Authorities are on alert across Turkey, however, and have warned that migratory birds could still spread the flu elsewhere.

“We are very satisfied with the information that we got from the Turkish authorities. We feel that the outbreak was dealt with in a proper way,” said delegation member Philippe Houdart.

“There is no indication that this is a human health problem here in Turkey,” Houdart said earlier.

Erik Stougaard, the former chief veterinary officer of Denmark and the other member of the visiting EU delegation, earlier told The Associated Press that Turkey was “very well prepared” to deal with the outbreak. He said he was in Turkey in September to watch a Turkish exercise in Bandirma, near Kiziksa, on how to deal with bird flu.

EU Commission president Jose Manuel Barroso said Sunday the EU will not hesitate to propose “drastic measures” to fight the spread of bird flu if current safeguards prove insufficient. The EU has banned all poultry imports from Romania and Turkey.

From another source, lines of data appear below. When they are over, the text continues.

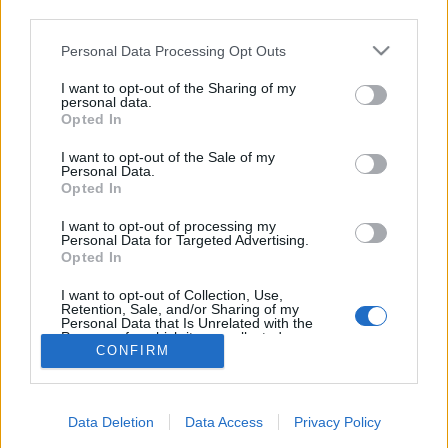
starten möchtest, musst Du Dich bitte zunächst im
third parties.
Spiel einloggen. Falls Du noch keinen Spielaccount
besitzt, bitte registriere Dich neu. Wir freuen uns
Personal Data Processing Opt Outs
auf Deinen nächsten Besuch in unserem Forum!
„Zum Spiel“
I want to opt-out of the Sharing of my
personal data.
Opted In
Filter:
Bug
x
x
I want to opt-out of the Sale of my
Personal Data.
Titel
Letzter Beitrag
Opted In
Stechendes Frostnovaproblem
Bug
I want to opt-out of processing my
JEDER_STIRBT_MAL
Personal Data for Targeted Advertising.
Antworten:
0
2 Juli 2023
Opted In
Q7 Set Buff
Bug
Dejavu
I want to opt-out of Collection, Use,
Antworten:
18
10 Juli 2019
Retention, Sale, and/or Sharing of my
Thema 1 bis 2 von 2 anzeigen
Personal Data that Is Unrelated with the
Purposes for which it was collected.
CONFIRM
Optionen für die Themenanzeige
Opted Out
(Du musst angemeldet oder registriert sein, um Beiträge zu verfassen.)
Foren
Gameplay
Klassenforen
Data Deletion
Data Access
Privacy Policy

It also has recommended that member states increase security measures on farms and called an emergency meeting of EU veterinary experts for Thursday to assess developments.

The virus found on a farm in Kiziksa, some 80 miles from Istanbul, was the deadly H5N1 strain that has decimated flocks in Asia and killed dozens of people there since 2003. Authorities around the world fear it could mutate into a deadly form of flu that can be passed among people, leading to a pandemic which could kill millions.

Experts believe the disease was brought by wild birds migrating through Turkey from the Ural Mountains in Russia to Africa. Mustafa Altuntas, the head of an association of Turkish veterinarians, said there was a risk of new outbreaks in other parts of Turkey, especially near wetlands.

The World Health Organisation siad bird flu can be expected to spread to other countries, but the biggest threat of it mutating into a human virus that could kill millions across the world remains in Asia.